__To do__:
1) According to the Don't Stop Ai text, where was the last concert of Ai's What's Goin' On Ai tour held?
2) Update the Don't Stop Ai text starting at "The album is" and ending at "with Scandinavian producers.", with "Scandinavian" swapped for "Swedish".

__Source document__:
[Start of Attachment]

- Standard cover

Studio album by Ai
- Released: December 5, 2007
- Recorded: 2006–2007
- Studio: Prime Sound Studio Form (Meguro, Tokyo); TamStar Studio (Shibuya, Tokyo); Real & Beats Studio (Tokyo); Peninsula Studio (Tokyo); Crescente Studio (Setagaya, Tokyo); Tomita Lab Studio (Tokyo); Jayjay Productions Studio (New York City); Murlyn Studios (Stockholm); 2face (Tokyo);
- Genre: R&B; hip hop; pop; pop rock;
- Length: 55:04
- Language: Japanese; English;
- Label: Island; Universal Sigma;
- Producer: T. Kura; The Company; Toshiaki Matsumoto; Jonas Jeberg; Ty Fyffe; Bach Logic;

Ai chronology
| Live Ai (2007) | Don't Stop Ai (2007) | Viva Ai (2009) |

Singles from Don't Stop Ai
- "I'll Remember You" / "Brand New Day" Released: July 18, 2007; "One" Released: November 7, 2007; "Taisetsu na Mono" Released: June 4, 2008;

= Don't Stop Ai =

2007 album by Ai

Don't Stop Ai (stylized as DON'T STOP A.I.) is the sixth studio album by Japanese-American singer-songwriter Ai, released on December 5, 2007, by Island Records and Universal Sigma. It featured two successful singles, the mid-tempo R&B song "I'll Remember You" and the ballad "Taisetsu na Mono," both of which were certified gold by the Recording Industry Association of Japan.

The album is the first of Ai's on which she extensively collaborated with Japanese musicians, and her first on which she worked closely with Scandinavian producers.

== Background and development ==
The final concert for Ai's tour of her previous album, What's Goin' On Ai, was held at the Nippon Budokan stadium, which was the first time Ai performed at the venue. The Budokan recording was released as Ai's first live album, Live Ai, in March 2007. In 2007, Ai performed at several Japanese summer rock festivals, including FM802 Meet the World Beat, Rock in Japan Festival, Voices of Heart II, AP Bank Fes and Monster Bash.

Ai released three singles before the release of the album, beginning with the double A-side single "I'll Remember You" and "Brand New Day" in July ("Brand New Day" was originally released digitally in June 2007). "I'll Remember You" fared well, becoming certified gold twice by the RIAJ.

A month prior to the album's release, "One" was released as the theme song for the second series of the drama Team Medical Dragon. Ai's 2006 single "Believe" was used as the first season's theme song, and was extremely successful. However, "One" did not mirror "Believe"'s success.

== Writing and production ==

Ai started making the album after she finished her What's Goin' On Ai tour in December 2006. Because she had just finished touring, Ai felt the strong energy from performing live, and was more conscious as to which songs would sound good performed live, compared to when creating her previous albums. Ai chose "Brand New Day" as the first song to be released from the album (a song she thought was "fun" and "non-serious"), to contrast the serious message songs on her previous album, What's Goin' On Ai (2006).

The album features an almost completely new set of producers. The one exception is T. Kura, who worked on the songs "Don't Stop" and "It's Show Time!!!." Ai worked with Japanese composer The Company on three songs, "Butterfly," "The Answer" and the single "Taisetsu na Mono." The team who worked together on the drama single "One," arranger Keiichi Tomita and composer Toshiaki Matsumoto, were the same pair who created R&B singer Misia's 2000 hit ballad "Everything." One other Japanese producer worked on the album, Bach Logic, who produced the original version of "Get Up."

[End of Attachment]

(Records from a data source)
[Start of Attachment]

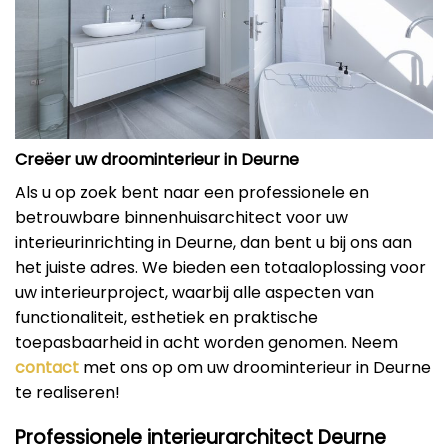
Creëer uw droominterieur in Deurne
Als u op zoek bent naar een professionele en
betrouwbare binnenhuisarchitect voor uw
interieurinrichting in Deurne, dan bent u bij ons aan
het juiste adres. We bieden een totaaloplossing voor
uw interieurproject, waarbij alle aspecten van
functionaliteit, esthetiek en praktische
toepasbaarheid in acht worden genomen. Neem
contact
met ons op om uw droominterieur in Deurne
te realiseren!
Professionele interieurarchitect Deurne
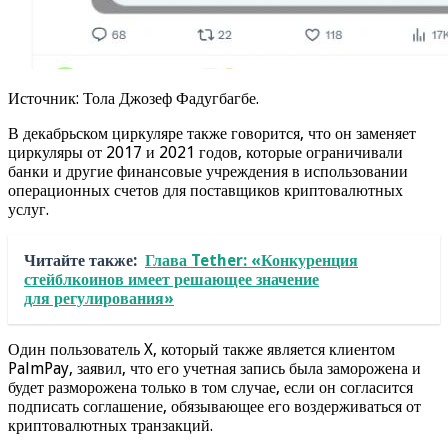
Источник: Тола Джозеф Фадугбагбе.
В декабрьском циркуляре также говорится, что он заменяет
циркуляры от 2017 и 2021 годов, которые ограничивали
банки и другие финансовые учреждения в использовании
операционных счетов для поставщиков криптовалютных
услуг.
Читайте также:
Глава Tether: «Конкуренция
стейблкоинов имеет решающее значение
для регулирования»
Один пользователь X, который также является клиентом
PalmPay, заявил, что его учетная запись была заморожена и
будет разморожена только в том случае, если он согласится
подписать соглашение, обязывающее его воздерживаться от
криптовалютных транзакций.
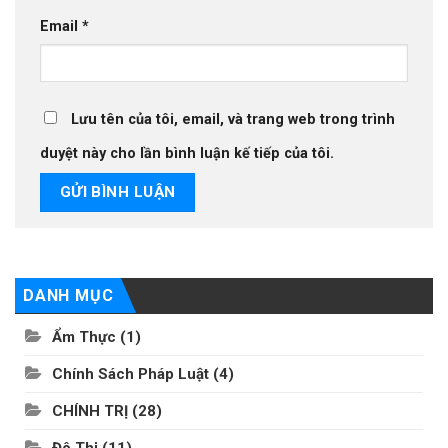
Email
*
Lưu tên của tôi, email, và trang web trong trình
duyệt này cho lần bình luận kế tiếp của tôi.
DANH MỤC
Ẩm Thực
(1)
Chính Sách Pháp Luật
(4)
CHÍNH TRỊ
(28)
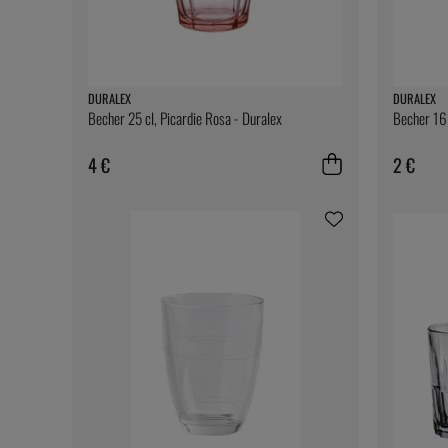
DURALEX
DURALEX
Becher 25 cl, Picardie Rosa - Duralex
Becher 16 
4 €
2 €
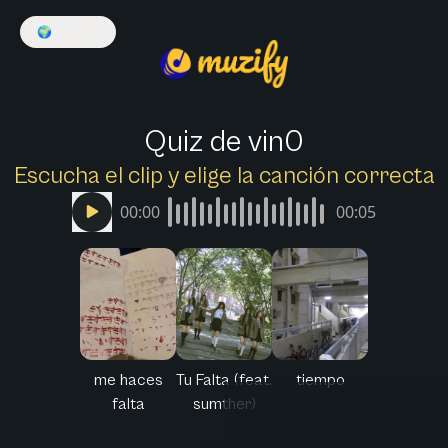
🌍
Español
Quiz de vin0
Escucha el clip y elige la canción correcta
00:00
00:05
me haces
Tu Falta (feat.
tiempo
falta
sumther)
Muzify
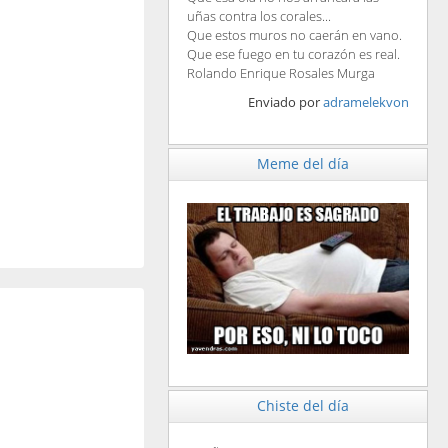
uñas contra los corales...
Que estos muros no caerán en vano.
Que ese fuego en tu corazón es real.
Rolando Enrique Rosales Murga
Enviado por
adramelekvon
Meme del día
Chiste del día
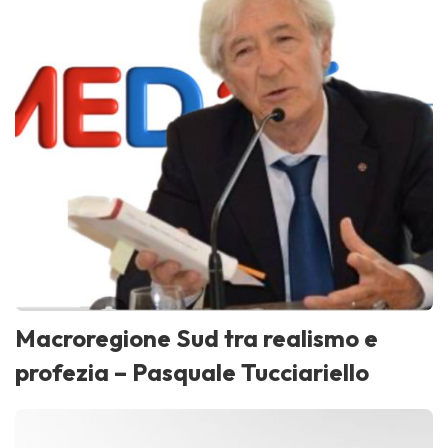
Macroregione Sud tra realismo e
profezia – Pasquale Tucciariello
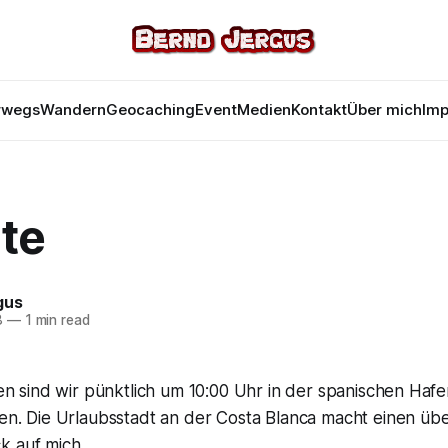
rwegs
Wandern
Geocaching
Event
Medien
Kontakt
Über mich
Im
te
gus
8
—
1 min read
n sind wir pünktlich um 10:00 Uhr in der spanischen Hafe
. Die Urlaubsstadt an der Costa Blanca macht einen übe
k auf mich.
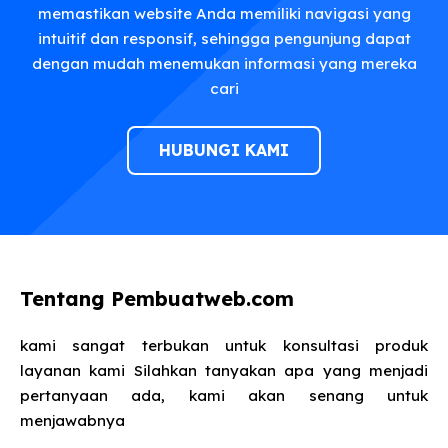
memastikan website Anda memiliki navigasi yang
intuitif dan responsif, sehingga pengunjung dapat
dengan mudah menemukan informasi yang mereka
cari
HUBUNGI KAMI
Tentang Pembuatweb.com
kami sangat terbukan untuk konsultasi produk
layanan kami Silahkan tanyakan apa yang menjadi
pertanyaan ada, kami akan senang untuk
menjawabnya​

[End of Attachment]
[Start of Attachment]

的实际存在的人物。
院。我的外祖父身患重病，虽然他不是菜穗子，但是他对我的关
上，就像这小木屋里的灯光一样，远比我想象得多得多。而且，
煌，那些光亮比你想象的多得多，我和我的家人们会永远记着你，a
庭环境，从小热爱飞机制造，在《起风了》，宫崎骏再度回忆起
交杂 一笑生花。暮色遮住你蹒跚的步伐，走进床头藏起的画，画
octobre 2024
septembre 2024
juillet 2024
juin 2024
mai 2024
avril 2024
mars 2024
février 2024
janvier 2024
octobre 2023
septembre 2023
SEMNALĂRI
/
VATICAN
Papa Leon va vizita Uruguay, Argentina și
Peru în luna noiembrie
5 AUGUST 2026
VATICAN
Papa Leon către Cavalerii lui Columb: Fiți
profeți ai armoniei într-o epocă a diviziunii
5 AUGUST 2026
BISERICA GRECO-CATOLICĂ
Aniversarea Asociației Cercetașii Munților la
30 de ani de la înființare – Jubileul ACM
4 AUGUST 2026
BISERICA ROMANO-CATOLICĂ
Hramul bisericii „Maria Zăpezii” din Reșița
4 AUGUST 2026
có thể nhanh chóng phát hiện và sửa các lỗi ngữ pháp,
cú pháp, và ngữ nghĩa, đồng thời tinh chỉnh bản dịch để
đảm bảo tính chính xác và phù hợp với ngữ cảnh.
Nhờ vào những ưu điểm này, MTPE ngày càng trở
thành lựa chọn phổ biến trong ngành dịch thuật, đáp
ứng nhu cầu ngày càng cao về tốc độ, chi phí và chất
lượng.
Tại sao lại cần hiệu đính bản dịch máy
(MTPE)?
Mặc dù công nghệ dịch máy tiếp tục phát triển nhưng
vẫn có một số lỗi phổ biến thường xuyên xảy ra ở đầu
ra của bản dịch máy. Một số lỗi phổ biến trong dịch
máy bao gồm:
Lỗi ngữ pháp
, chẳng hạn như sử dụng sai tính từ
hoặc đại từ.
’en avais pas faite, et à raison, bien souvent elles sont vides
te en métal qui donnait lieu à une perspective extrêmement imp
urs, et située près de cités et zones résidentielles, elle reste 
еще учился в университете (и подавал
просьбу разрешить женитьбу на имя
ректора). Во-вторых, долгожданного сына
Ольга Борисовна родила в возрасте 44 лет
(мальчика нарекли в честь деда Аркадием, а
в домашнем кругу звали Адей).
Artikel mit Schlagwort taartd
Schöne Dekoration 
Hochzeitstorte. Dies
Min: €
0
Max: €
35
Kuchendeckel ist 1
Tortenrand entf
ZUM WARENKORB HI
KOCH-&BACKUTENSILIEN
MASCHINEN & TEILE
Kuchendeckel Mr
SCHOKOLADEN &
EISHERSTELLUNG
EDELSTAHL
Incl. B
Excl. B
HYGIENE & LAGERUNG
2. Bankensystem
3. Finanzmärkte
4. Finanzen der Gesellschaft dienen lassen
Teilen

[End of Attachment]

__Exercise answers__:
1) At the Nippon Budokan stadium.

2)
The album is the first of Ai's on which she extensively collaborated with Japanese musicians, and her first on which she worked closely with Swedish producers.